Moreover, in the Economy Byte, we go one step further to gauge risk factors for homelessness. Using data that we collected in The State of Homelessness in America, we determine vulnerability of homelessness. We took into account:
- States where the rate of homelessness is higher than the national rate (21 per 10,000 people),
- Existing risk factors for homelessness as outlined in The State of Homelessness in America, an Alliance report released in January 2011,
- State cuts to cash assistance or public sector jobs.
We found that nine states experienced all of the following: 1) rates of homelessness higher than the national rate, 2) multiple risk factors for homelessness identified in State of Homelessness in America, and 3) cuts to cash assistance or public sector jobs. The states include Arizona, California, Colorado, Florida, Louisiana, Michigan, Nevada, Oregon, and the District of Columbia.
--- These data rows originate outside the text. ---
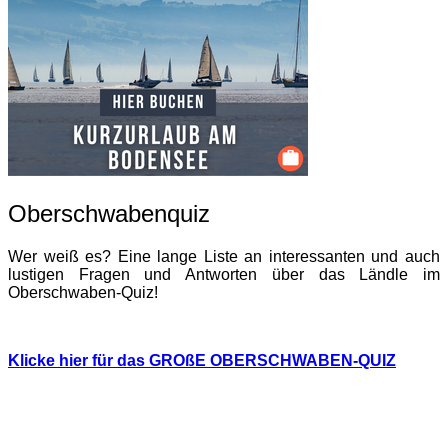
Oberschwabenquiz
Wer weiß es? Eine lange Liste an interessanten und auch
lustigen Fragen und Antworten über das Ländle im
Oberschwaben-Quiz!
Klicke hier für das GROßE OBERSCHWABEN-QUIZ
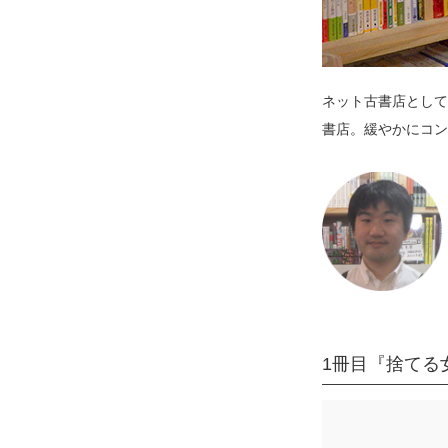
ネット古書店として
書店。緩やかにコン
1冊目『捨てる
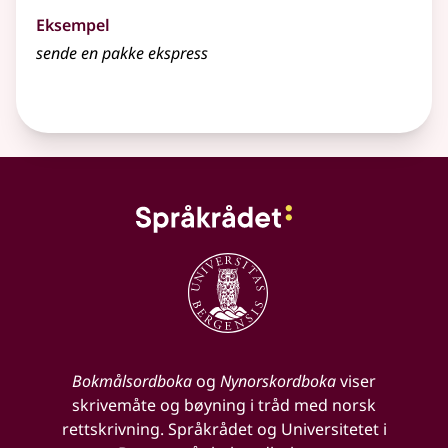
Eksempel
sende en pakke ekspress
Bokmålsordboka
og
Nynorskordboka
viser
skrivemåte og bøyning i tråd med norsk
rettskrivning. Språkrådet og Universitetet i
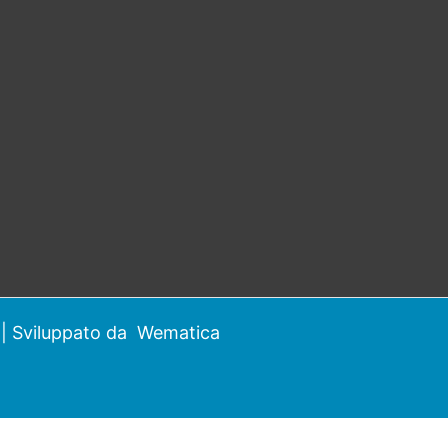
| Sviluppato da
Wematica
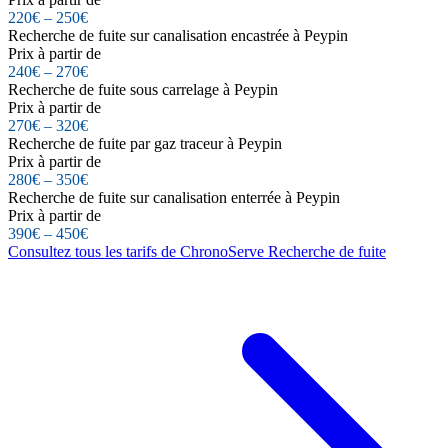
220€ – 250€
Recherche de fuite sur canalisation encastrée à Peypin
Prix à partir de
240€ – 270€
Recherche de fuite sous carrelage à Peypin
Prix à partir de
270€ – 320€
Recherche de fuite par gaz traceur à Peypin
Prix à partir de
280€ – 350€
Recherche de fuite sur canalisation enterrée à Peypin
Prix à partir de
390€ – 450€
Consultez tous les tarifs de ChronoServe Recherche de fuite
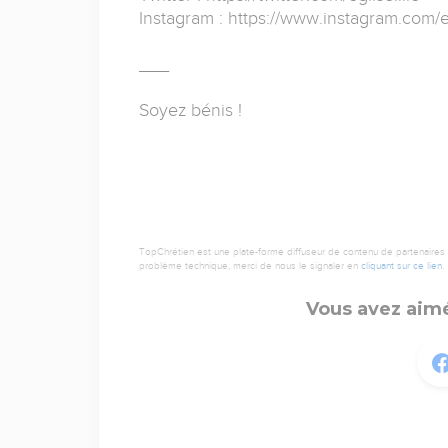
Instagram : https://www.instagram.com/e
___
Soyez bénis !
TopChrétien est une plate-forme diffuseur de contenu de partenaires de
problème technique, merci de nous le signaler en
cliquant sur ce lien
.
Vous avez aimé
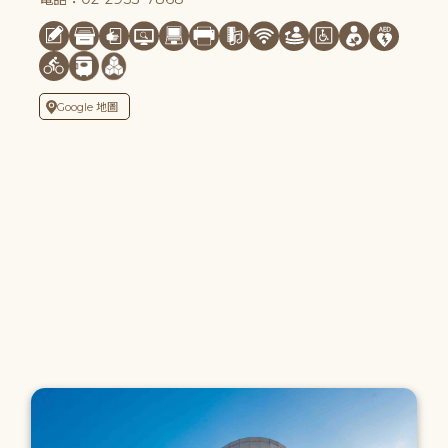
Google 地圖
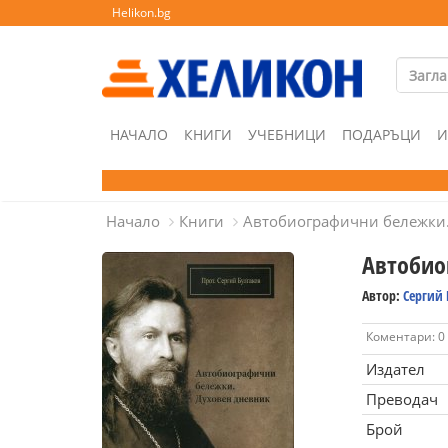
Helikon.bg
НАЧАЛО
КНИГИ
УЧЕБНИЦИ
ПОДАРЪЦИ
И
Начало
Книги
Автобиографични бележки.
Автобио
Автор:
Сергий 
Коментари: 0
Издател
Преводач
Брой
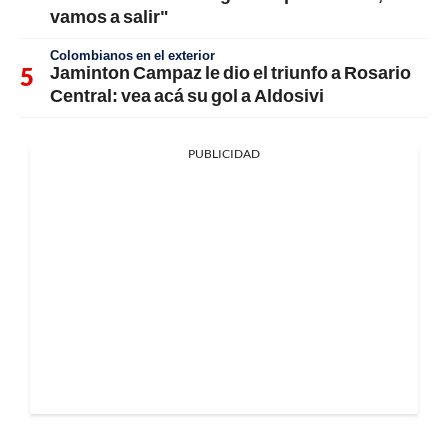
vamos a salir"
Colombianos en el exterior
Jaminton Campaz le dio el triunfo a Rosario
Central: vea acá su gol a Aldosivi
PUBLICIDAD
Of these nine states, four have experienced the first two factors as well as cuts to both cash assistance and public sector jobs at the state and local levels; these states include Arizona, Louisiana, Oregon and the District of Columbia.
Suffice to say that the budget situations at the state, local, and national levels – and the resulting cuts to assistance programs, specifically assistance programs targeted at very low-income people and families – may increase the risk and incidence of homelessness in the country.
Is this what you’re seeing in your community? How have budget constraints and concerns affected your local programs? Please let us know!
To find both Economy Bytes: Effect of State and Local Budget Cuts on Homelessness and Data Point: Homeless Assistance Program Funding – Federal vs. State and Local Assistance, please visit the Alliance website.
 Risk factors include unemployment, foreclosure, housing cost burden, uninsurance, and doubling up.